Got home and i spoke to clarkey. He was being off with me cos i was laughing at some girl on RR who is a big brian molko loving loser twat face. he told me off for judging people too quick and was pretty mean and stuff. I was annoyed, but instead of having a huff i decided to try to explain, that it doesnt bother me to be so quick to judge cos i dont think i have ever been wrong. Maybe i lose friends by writing people off too quickly or whatever but i trust my own judgement and rarely doubt that i am making a mistake. I dont think that its black and white, that you either like someone or you dont. Thats not true. STeves friend Katherine for example, i sorta like her, sometimes shes rude and annoying but sometimes shes funny and friendly, and it doesnt bother me, i dont want to be close to her, she doesnt want to be close to me, so hurrah i guess.
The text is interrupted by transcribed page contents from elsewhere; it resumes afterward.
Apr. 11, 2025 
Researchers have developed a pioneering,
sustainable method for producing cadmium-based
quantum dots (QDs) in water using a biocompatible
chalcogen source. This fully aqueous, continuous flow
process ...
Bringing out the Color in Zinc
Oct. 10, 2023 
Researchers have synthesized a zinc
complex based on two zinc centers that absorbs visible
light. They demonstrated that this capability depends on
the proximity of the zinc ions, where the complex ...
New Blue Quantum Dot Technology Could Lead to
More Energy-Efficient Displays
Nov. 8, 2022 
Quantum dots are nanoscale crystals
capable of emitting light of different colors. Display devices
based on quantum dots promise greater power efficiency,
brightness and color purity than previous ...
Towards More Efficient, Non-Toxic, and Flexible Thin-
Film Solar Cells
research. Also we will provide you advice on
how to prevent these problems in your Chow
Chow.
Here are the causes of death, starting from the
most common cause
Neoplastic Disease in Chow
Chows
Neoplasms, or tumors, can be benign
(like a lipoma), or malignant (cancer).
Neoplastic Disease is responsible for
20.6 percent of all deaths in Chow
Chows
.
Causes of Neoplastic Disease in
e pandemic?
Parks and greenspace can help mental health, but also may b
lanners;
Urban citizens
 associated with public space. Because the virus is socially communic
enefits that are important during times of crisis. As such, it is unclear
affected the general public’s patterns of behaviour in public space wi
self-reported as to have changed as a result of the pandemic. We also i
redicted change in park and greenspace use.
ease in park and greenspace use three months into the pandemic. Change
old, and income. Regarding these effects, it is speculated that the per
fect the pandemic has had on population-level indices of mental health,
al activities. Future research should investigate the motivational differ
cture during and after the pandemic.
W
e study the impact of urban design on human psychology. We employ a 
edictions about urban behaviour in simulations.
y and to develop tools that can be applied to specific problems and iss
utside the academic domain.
I feel lucky sometimes, but sometimes i cry cos i am so lonely. When i feel lucky i realise that i have people i really think are goodies, that are proper nice decent people. It annoys me when Steven surrounds himself with bad people, when he knows they are bad, and pretends not to mind, because then he has people around him. Having people around you is better than being alone right??
No, Wrong! If you arent comfortable being alone then there is no hope!! Its true that if you dont like yourself then noone else will like you. Sure everyoneis alone sometimes, but if you dont ever actually choose to be alone, then you dont properly have time alone to think do you. To sort out YOUR thoughts from those of everyone around you.
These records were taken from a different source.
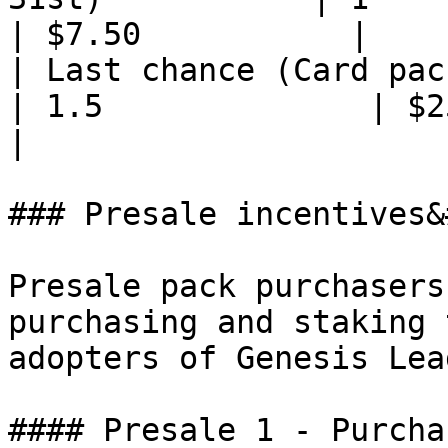
| $7.50           |

| Last chance (Card packs bur
| 1.5              | $25.00 
|

### Presale incentives&
Presale pack purchasers
purchasing and staking 
adopters of Genesis Lea
#### Presale 1 - Purcha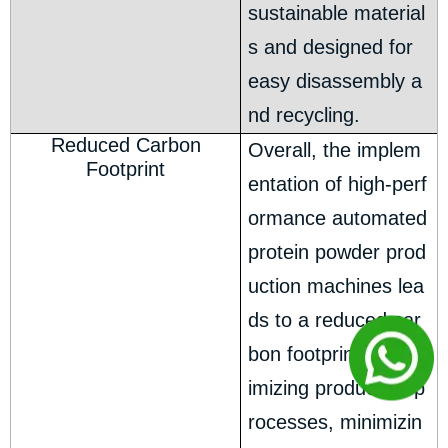
sustainable material
s and designed for
easy disassembly a
nd recycling.
Reduced Carbon
Overall, the implem
Footprint
entation of high-perf
ormance automated
protein powder prod
uction machines lea
ds to a reduced car
bon footprint. By opt
imizing production p
rocesses, minimizin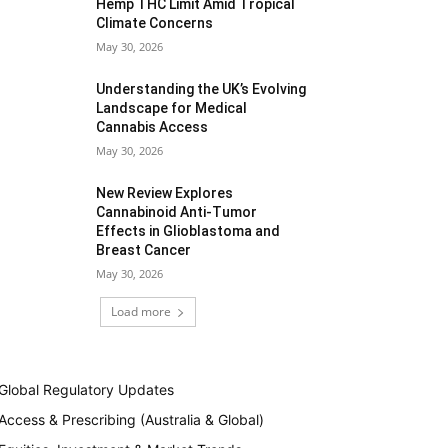
Hemp THC Limit Amid Tropical
Climate Concerns
May 30, 2026
Understanding the UK’s Evolving
Landscape for Medical
Cannabis Access
May 30, 2026
New Review Explores
Cannabinoid Anti-Tumor
Effects in Glioblastoma and
Breast Cancer
May 30, 2026
Load more
Global Regulatory Updates
Access & Prescribing (Australia & Global)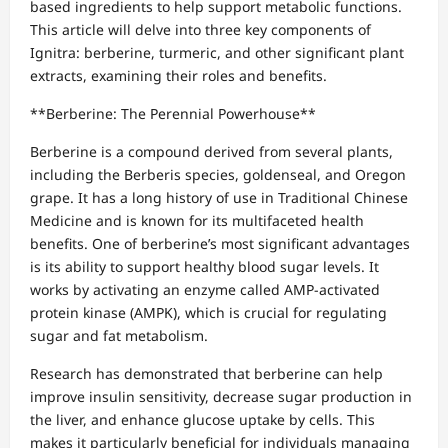
based ingredients to help support metabolic functions.
This article will delve into three key components of
Ignitra: berberine, turmeric, and other significant plant
extracts, examining their roles and benefits.
**Berberine: The Perennial Powerhouse**
Berberine is a compound derived from several plants,
including the Berberis species, goldenseal, and Oregon
grape. It has a long history of use in Traditional Chinese
Medicine and is known for its multifaceted health
benefits. One of berberine’s most significant advantages
is its ability to support healthy blood sugar levels. It
works by activating an enzyme called AMP-activated
protein kinase (AMPK), which is crucial for regulating
sugar and fat metabolism.
Research has demonstrated that berberine can help
improve insulin sensitivity, decrease sugar production in
the liver, and enhance glucose uptake by cells. This
makes it particularly beneficial for individuals managing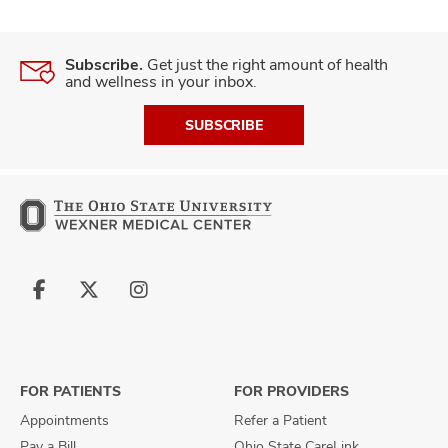
Subscribe.
Get just the right amount of health
and wellness in your inbox.
SUBSCRIBE
Follow
Follow
Follow
us
us
us
on
on
on
Facebook
X
Instagram
FOR PATIENTS
FOR PROVIDERS
Appointments
Refer a Patient
Pay a Bill
Ohio State CareLink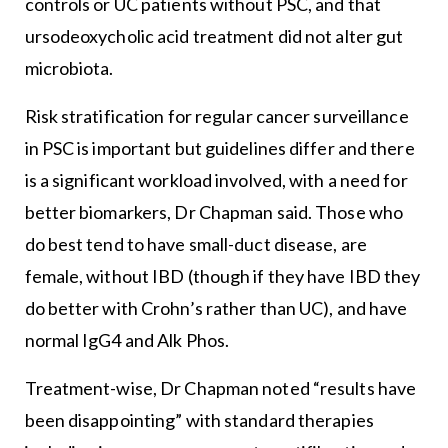
controls or UC patients without PSC, and that
ursodeoxycholic acid treatment did not alter gut
microbiota.
Risk stratification for regular cancer surveillance
in PSC is important but guidelines differ and there
is a significant workload involved, with a need for
better biomarkers, Dr Chapman said. Those who
do best tend to have small-duct disease, are
female, without IBD (though if they have IBD they
do better with Crohn’s rather than UC), and have
normal IgG4 and Alk Phos.
Treatment-wise, Dr Chapman noted “results have
been disappointing” with standard therapies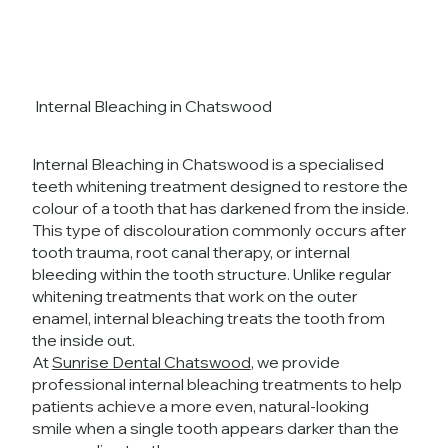
Internal Bleaching in Chatswood
Internal Bleaching in Chatswood is a specialised
teeth whitening treatment designed to restore the
colour of a tooth that has darkened from the inside.
This type of discolouration commonly occurs after
tooth trauma, root canal therapy, or internal
bleeding within the tooth structure. Unlike regular
whitening treatments that work on the outer
enamel, internal bleaching treats the tooth from
the inside out.
At
Sunrise Dental Chatswood
, we provide
professional internal bleaching treatments to help
patients achieve a more even, natural-looking
smile when a single tooth appears darker than the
God, sometimes i feel old.
So anyway, i was all happy thinking about getting paid and buying presents for people i love. i really want to get barbie sometineg SUPER SPECIAL this year cos i love her so very much, i feel so guilty cos of all the things she gives me. And when she gives me money i always want to say, no i dont want it, you keep it, but lately that would be foolish cos i am overdrawn and stuff and i bet she would insist.
when i do have money, i know it would be silly to give her £20 back or whatever, she doesnt need it, shes rich enough.So i want to give her someting fabulous, not nessercerily expensive but its goodto know i can afford miore if i want.